As soon as Ampak has a BT5.0 module ready we will switch onto it.
Friendlyarm through Aliexpress too https://www.aliexpress.com/w/wholesale-friendlyarm.html?spm=2114.01010208.0.0.gchKuT&initiative_id=AS_20161224084100&site=glo&SortType=price_asc&SearchText=friendlyarm&isFreeShip=y&CatId=200214206
Interesting, thanks for the reply. Any clue where to source USB A-to-A cables that would work with this?
Also, can you speak about “good” USB power cables and “bad” USB power cables? I often source USB cables from Monoprice. Are their’s good?
The usual sources: Aliexpress, eBay and so on. And don’t trust in brands but specifications. You want USB cables rated 20AWG. If it’s neither written on them nor listed as criteria in an online shop then you get the usual ‘quality’ leading to all sorts of problems (look through Banana Pi, Pine64 or early RPi forums — RPi foundation started with this mess years ago but they now measure voltage drops internally, let the firmware throttle the CPU/GPU then and display undervoltage warnings, instead of exchanging the crappy connector with a sane barrel solution)
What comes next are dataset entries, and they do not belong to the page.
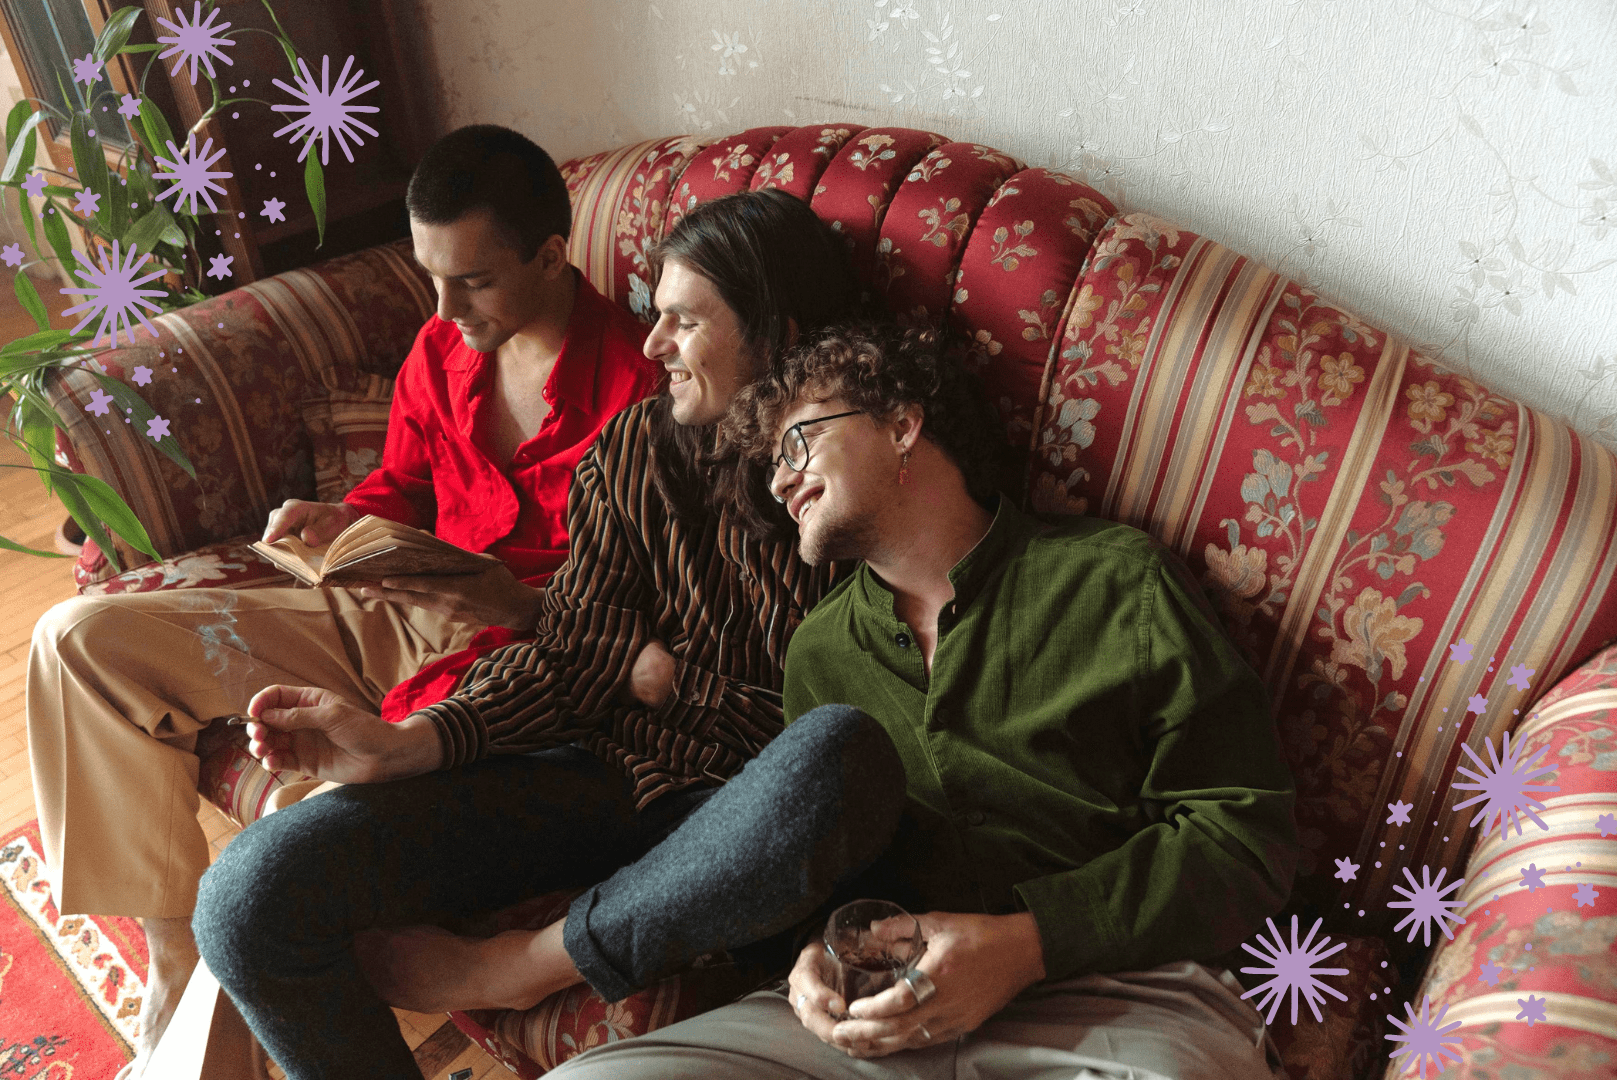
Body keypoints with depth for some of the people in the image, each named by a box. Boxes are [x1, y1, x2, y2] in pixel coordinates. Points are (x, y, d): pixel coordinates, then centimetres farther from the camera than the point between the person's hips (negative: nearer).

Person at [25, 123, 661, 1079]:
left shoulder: (636, 381, -14)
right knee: (80, 639, 2)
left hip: (524, 645, -7)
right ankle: (175, 965, 4)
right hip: (396, 611, 8)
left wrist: (522, 604, -28)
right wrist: (341, 523, 0)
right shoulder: (440, 352, 6)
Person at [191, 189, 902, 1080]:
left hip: (739, 811, -1)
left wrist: (665, 675, -2)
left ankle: (512, 968, -15)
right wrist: (402, 745, -11)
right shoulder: (635, 448, 8)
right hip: (594, 766, 2)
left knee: (840, 761, -39)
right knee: (252, 890, -17)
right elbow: (567, 657, 3)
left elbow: (832, 714, 1)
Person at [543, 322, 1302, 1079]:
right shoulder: (818, 652, 16)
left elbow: (1246, 831, -2)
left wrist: (1024, 944, -14)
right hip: (888, 1013, 2)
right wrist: (814, 957, -1)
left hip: (1122, 996, -1)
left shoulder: (1117, 580, 1)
A test checkout showed it cost about 8 USD to the US via postal and 13 USD via DHL.
@tkaiser it doesn’t even start up with the Pine version.
I’ve spent over a day on this – There are no third party operating systems for it that I can find – and both versions of Ubuntu are old (15.4) – take ages to update and come up with errors. They need an up to date Debian or Ubuntu
It doesn’t work.
Probably just worth pointing out that right now, as far as I can tell, there is no support for IO. If someone has GPIO, I2c and other facilities working on this board I would be overjoyed to hear about it – but I cannot find a thing. The board is very fast, with work the Ubuntu (which is hopelessly out of date) can be made to work well – however there is no WiringPi and as far as I can tell nothing else…. which means if you’re planning to control anything – best pick another board for now?
I don’t have the board, but GPIOs should really work out of the box with sysfs, or other tools used on Pine A64.
Check the gpio driver is loaded, and if you still have problems it might be some script.bin file issue.
I do not have one of these but are you saying the WireingNP instructions on wiki.friendly.com are of no help?